After a weekend at the lake vacationing with family (and a lot of junk food), I came home craving a healthy and light dinner. With few fresh groceries on hand, but a ton of frozen veggies and pantry-stored dried pasta and canned beans at the ready, this hearty soup was quickly simmering on my stove. The best part is that though it made a lot of soup, the left-overs freeze well and will make another easy, healthy meal when I'm in a pinch later. If you're really hungry, toast up a grilled cheese and call it a night. You won't be disappointed.

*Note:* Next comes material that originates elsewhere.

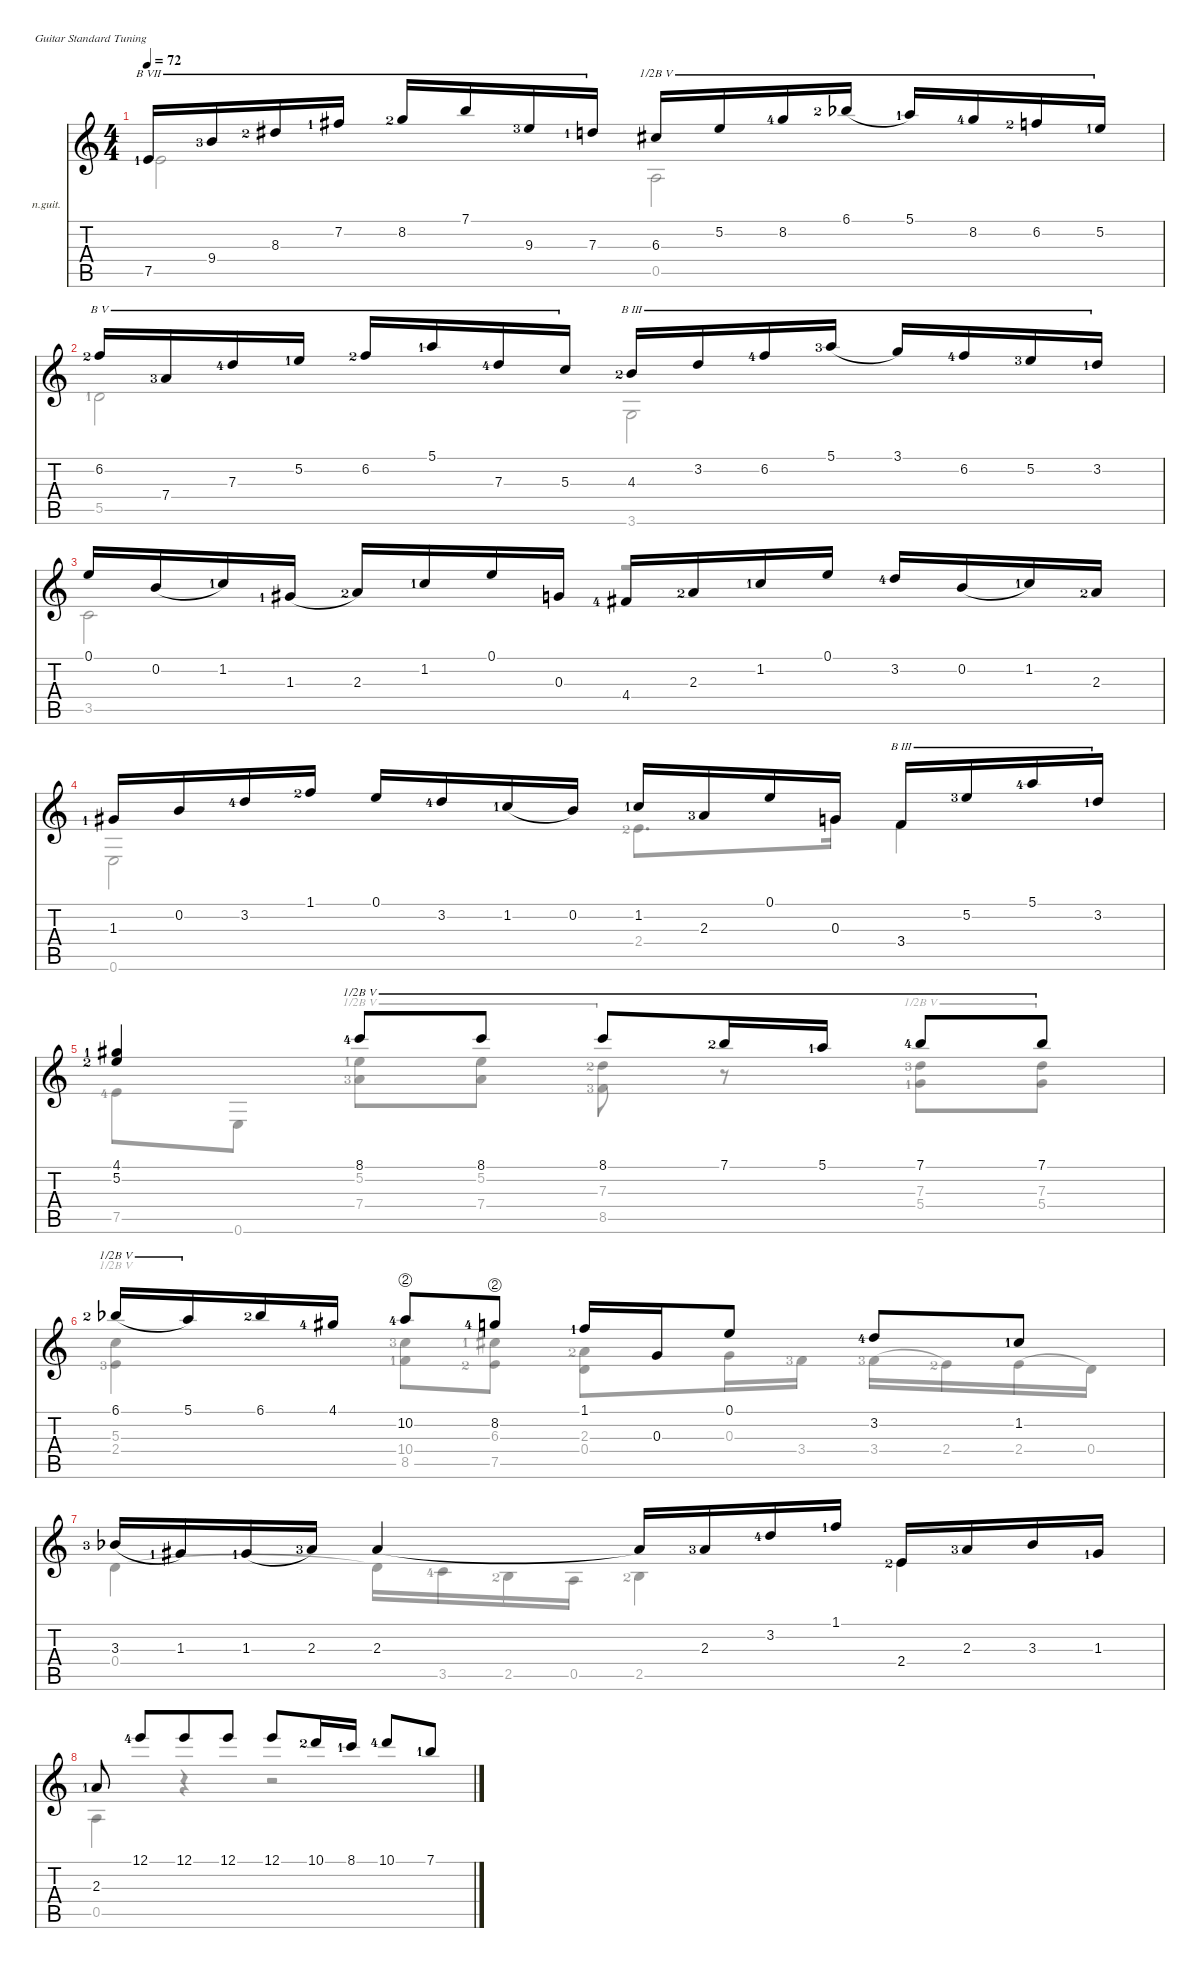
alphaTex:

  • 2 tablespoons extra-virgin olive oil
  • 1 large onion, diced
  • 4 cloves garlic, minced
  • 2 stalks celery or one bell pepper, diced 
  • 1 large carrot, diced
  • 1 1/2 cups green beans, trimmed and cut into 1/2-inch pieces, or whatever leftover fresh or frozen veggies you have (like corn)
  • 1 tbsp. oregano (or 1 tsp. dried) - home grown!
  • 1 tbsp. rosemary (or 1 tsp. dried) - home grown!
  • Kosher salt and freshly ground pepper
  • 1 28-ounce can no-salt-added diced tomatoes (I only had three cans of diced tomatoes, so I pureed two of them in my food processor ... problem solved!)
  • 1 14-ounce can crushed tomatoes
  • 5 to 6 cups low-sodium chicken broth (homemade, stored in the freezer!)
  • 1 15-ounce can low-sodium kidney or garbanzo beans, drained and rinsed
  • 1/2 cup small pasta, like elbows or shells 
  • 1/3 cup finely grated parmesan cheese
  • 2 tablespoons chopped fresh basil 
  1. Heat the olive oil in a large pot over medium-high heat. Add the onion and cook until translucent, about four minutes. Add the garlic and cook 30 seconds. Add the celery/pepper and carrot and cook until they begin to soften, about five minutes. Stir in the green beans, herbs, 3/4 teaspoon salt, and pepper to taste; cook three more minutes.
  2. Add the diced and crushed tomatoes and the chicken broth to the pot and bring to a boil. Reduce the heat to medium low and simmer 10 minutes. Stir in the beans and pasta and cook until the pasta and vegetables are tender, about 10 minutes. Season with salt. Ladle into bowls and top with the parmesan and chopped basil.


the tacos

Thanks, Roasted Tomato and Corn Salsa with Charred Poblano Peppers.  A little grilled pork tenderloin, some sliced avocado (it's under there, I promise), Mexican cheese and sour cream on a whole-wheat tortilla = crazy good and easy dinner, especially when the salsa is made in advance.